● **What you need to do**
Your answer should consist of each line from the data below that contains "lung".

▬▬▬▬▬▬

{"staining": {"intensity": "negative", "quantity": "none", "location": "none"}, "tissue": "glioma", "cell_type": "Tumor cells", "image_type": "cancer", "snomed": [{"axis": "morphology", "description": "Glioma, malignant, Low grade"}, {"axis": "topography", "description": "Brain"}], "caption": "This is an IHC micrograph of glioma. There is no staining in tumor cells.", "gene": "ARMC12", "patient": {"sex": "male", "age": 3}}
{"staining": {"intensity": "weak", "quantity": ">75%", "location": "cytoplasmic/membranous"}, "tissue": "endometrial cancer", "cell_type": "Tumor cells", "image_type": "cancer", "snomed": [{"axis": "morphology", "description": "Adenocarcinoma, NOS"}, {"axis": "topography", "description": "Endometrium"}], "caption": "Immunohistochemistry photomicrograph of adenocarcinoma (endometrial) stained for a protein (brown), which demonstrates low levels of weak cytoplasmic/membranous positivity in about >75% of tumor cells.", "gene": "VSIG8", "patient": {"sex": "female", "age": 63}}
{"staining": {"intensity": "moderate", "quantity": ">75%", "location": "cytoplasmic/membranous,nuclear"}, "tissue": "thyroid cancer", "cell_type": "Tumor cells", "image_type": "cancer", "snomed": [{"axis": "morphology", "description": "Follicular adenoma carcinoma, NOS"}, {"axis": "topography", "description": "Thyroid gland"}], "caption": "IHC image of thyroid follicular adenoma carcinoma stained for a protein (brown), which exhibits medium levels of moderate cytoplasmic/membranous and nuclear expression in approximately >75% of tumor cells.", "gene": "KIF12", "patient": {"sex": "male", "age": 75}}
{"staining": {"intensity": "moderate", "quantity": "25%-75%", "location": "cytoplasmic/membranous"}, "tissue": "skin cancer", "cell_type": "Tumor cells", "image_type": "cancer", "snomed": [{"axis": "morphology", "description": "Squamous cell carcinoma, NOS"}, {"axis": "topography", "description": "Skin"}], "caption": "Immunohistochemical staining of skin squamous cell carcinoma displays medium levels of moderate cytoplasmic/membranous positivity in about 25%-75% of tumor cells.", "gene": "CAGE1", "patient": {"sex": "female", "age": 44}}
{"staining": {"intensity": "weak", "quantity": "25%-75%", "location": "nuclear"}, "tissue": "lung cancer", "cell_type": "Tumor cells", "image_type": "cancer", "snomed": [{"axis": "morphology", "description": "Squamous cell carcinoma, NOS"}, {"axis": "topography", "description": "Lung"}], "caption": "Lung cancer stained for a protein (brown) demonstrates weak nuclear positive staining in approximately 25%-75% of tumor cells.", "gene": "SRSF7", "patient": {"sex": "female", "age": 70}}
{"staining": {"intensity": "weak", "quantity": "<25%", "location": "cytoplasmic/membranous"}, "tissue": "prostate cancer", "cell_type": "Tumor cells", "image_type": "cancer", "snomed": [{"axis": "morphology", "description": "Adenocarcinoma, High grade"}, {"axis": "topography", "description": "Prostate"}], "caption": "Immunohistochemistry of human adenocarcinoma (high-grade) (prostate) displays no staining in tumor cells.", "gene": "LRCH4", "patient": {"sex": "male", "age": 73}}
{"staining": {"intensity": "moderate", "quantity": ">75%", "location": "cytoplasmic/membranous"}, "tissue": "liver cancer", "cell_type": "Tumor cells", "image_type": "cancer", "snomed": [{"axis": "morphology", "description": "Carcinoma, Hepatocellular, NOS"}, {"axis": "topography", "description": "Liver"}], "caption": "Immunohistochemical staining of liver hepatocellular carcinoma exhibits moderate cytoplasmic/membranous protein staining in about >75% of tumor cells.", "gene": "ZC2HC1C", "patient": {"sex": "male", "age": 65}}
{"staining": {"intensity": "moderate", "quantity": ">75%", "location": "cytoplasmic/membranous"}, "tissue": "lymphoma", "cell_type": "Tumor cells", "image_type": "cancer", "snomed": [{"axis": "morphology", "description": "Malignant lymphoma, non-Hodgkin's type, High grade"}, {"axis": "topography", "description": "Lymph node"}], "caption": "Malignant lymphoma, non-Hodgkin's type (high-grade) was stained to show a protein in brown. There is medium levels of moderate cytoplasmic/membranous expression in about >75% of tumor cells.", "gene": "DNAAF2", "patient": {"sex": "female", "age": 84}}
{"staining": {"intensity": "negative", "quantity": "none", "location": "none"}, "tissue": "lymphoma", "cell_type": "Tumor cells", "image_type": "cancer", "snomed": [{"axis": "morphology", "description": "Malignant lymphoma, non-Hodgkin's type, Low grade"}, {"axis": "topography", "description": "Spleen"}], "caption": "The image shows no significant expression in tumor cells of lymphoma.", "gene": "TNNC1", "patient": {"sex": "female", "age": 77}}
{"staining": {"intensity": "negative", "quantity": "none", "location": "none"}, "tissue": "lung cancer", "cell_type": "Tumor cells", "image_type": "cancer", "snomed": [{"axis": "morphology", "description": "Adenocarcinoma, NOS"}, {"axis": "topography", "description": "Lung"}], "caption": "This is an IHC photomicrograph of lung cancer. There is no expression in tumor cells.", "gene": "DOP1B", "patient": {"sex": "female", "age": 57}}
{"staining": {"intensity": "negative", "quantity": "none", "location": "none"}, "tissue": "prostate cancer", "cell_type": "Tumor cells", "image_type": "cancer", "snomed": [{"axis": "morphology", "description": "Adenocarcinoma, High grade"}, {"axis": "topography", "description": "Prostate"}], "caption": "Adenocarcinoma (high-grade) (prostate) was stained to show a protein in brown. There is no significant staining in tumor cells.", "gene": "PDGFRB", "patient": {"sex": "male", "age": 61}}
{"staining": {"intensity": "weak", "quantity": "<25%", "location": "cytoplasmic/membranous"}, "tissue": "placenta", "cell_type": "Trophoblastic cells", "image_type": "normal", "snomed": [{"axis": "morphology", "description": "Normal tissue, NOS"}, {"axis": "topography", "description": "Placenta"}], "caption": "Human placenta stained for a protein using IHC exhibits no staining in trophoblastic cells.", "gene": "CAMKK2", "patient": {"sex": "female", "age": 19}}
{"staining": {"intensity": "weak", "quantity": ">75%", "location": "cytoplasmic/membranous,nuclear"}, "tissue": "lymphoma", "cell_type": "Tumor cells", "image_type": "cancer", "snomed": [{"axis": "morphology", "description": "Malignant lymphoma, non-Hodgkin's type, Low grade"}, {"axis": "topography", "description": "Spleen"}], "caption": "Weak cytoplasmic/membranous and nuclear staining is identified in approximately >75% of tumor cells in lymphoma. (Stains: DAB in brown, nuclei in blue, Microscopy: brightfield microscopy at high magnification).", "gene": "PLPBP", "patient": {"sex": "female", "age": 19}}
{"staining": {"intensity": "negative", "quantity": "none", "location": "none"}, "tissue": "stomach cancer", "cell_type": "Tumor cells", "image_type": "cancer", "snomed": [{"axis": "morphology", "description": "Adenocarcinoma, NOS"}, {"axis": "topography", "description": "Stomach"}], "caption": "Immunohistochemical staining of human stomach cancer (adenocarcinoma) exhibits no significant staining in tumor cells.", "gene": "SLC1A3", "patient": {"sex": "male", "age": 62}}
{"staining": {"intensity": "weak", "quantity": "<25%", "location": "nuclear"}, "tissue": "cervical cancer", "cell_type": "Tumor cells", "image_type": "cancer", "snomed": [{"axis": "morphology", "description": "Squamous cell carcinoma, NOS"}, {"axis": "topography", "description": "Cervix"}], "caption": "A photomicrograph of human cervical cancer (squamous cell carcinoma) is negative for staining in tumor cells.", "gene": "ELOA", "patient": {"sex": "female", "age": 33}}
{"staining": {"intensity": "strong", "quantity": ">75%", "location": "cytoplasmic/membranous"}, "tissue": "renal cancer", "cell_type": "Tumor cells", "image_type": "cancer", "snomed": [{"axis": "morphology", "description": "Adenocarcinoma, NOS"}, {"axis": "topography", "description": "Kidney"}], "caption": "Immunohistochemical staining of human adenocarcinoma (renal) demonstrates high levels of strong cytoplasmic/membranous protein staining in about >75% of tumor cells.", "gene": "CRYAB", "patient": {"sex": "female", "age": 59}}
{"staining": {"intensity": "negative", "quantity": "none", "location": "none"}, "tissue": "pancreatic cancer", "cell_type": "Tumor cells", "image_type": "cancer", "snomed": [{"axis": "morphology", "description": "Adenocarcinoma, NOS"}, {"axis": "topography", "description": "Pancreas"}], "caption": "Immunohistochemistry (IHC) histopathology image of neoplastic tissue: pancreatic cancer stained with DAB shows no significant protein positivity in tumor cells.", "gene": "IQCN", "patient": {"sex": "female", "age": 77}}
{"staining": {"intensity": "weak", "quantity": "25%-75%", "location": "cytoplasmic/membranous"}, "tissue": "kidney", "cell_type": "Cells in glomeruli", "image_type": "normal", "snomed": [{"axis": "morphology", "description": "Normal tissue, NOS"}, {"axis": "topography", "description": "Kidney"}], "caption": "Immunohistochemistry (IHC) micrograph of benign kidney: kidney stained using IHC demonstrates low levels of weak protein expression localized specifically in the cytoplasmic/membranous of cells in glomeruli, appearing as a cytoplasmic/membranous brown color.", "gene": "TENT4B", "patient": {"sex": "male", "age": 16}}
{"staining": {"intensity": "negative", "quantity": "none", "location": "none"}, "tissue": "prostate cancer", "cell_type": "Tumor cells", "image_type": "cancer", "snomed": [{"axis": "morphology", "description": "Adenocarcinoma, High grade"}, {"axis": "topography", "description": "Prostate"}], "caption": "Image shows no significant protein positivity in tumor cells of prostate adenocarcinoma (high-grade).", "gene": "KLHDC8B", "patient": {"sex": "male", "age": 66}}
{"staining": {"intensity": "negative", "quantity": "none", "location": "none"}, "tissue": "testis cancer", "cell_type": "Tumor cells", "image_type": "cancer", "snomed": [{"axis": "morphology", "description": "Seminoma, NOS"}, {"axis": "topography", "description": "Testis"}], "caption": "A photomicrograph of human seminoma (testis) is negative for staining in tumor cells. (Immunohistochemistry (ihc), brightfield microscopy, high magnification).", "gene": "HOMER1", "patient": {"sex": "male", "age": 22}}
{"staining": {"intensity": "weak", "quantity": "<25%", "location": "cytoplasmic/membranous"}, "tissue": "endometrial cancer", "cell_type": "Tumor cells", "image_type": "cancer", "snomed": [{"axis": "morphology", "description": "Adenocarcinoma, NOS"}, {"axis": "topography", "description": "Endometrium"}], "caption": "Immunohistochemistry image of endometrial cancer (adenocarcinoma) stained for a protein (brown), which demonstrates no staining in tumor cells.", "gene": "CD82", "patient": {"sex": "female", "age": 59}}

▬▬▬▬▬▬

● **Answer to this exercise**
{"staining": {"intensity": "weak", "quantity": "25%-75%", "location": "nuclear"}, "tissue": "lung cancer", "cell_type": "Tumor cells", "image_type": "cancer", "snomed": [{"axis": "morphology", "description": "Squamous cell carcinoma, NOS"}, {"axis": "topography", "description": "Lung"}], "caption": "Lung cancer stained for a protein (brown) demonstrates weak nuclear positive staining in approximately 25%-75% of tumor cells.", "gene": "SRSF7", "patient": {"sex": "female", "age": 70}}
{"staining": {"intensity": "negative", "quantity": "none", "location": "none"}, "tissue": "lung cancer", "cell_type": "Tumor cells", "image_type": "cancer", "snomed": [{"axis": "morphology", "description": "Adenocarcinoma, NOS"}, {"axis": "topography", "description": "Lung"}], "caption": "This is an IHC photomicrograph of lung cancer. There is no expression in tumor cells.", "gene": "DOP1B", "patient": {"sex": "female", "age": 57}}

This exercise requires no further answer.